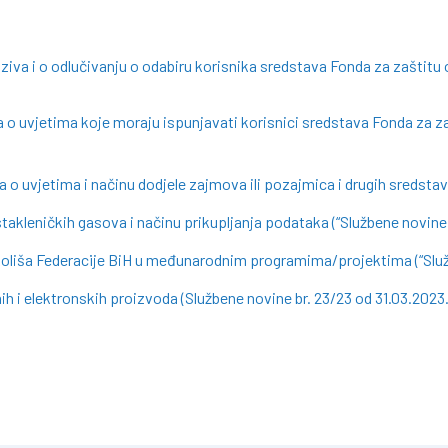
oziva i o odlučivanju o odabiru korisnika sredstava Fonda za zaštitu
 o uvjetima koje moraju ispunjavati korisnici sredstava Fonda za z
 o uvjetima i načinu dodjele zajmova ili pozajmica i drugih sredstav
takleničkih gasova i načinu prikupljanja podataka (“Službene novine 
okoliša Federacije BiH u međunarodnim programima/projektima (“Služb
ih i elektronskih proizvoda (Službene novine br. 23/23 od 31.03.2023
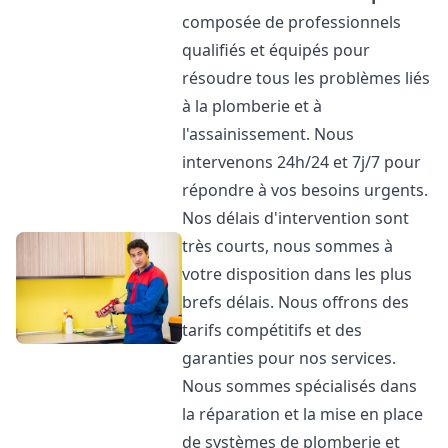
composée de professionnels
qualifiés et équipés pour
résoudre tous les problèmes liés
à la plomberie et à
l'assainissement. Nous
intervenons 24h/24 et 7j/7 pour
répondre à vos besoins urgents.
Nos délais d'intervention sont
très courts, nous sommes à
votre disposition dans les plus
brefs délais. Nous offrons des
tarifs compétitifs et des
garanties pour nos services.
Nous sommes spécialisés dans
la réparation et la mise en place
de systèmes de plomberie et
+++
Your objective:
Rewrite the text read from the records above, substituting "tuyauterie" for every "plomberie" and changing nothing else. Leave the pictures out.

Answer to this problem:
oziva i o odlučivanju o odabiru korisnika sredstava Fonda za zaštitu
 o uvjetima koje moraju ispunjavati korisnici sredstava Fonda za z
 o uvjetima i načinu dodjele zajmova ili pozajmica i drugih sredstav
takleničkih gasova i načinu prikupljanja podataka (“Službene novine 
okoliša Federacije BiH u međunarodnim programima/projektima (“Služb
ih i elektronskih proizvoda (Službene novine br. 23/23 od 31.03.2023
composée de professionnels
qualifiés et équipés pour
résoudre tous les problèmes liés
à la tuyauterie et à
l'assainissement. Nous
intervenons 24h/24 et 7j/7 pour
répondre à vos besoins urgents.
Nos délais d'intervention sont
très courts, nous sommes à
votre disposition dans les plus
brefs délais. Nous offrons des
tarifs compétitifs et des
garanties pour nos services.
Nous sommes spécialisés dans
la réparation et la mise en place
de systèmes de tuyauterie et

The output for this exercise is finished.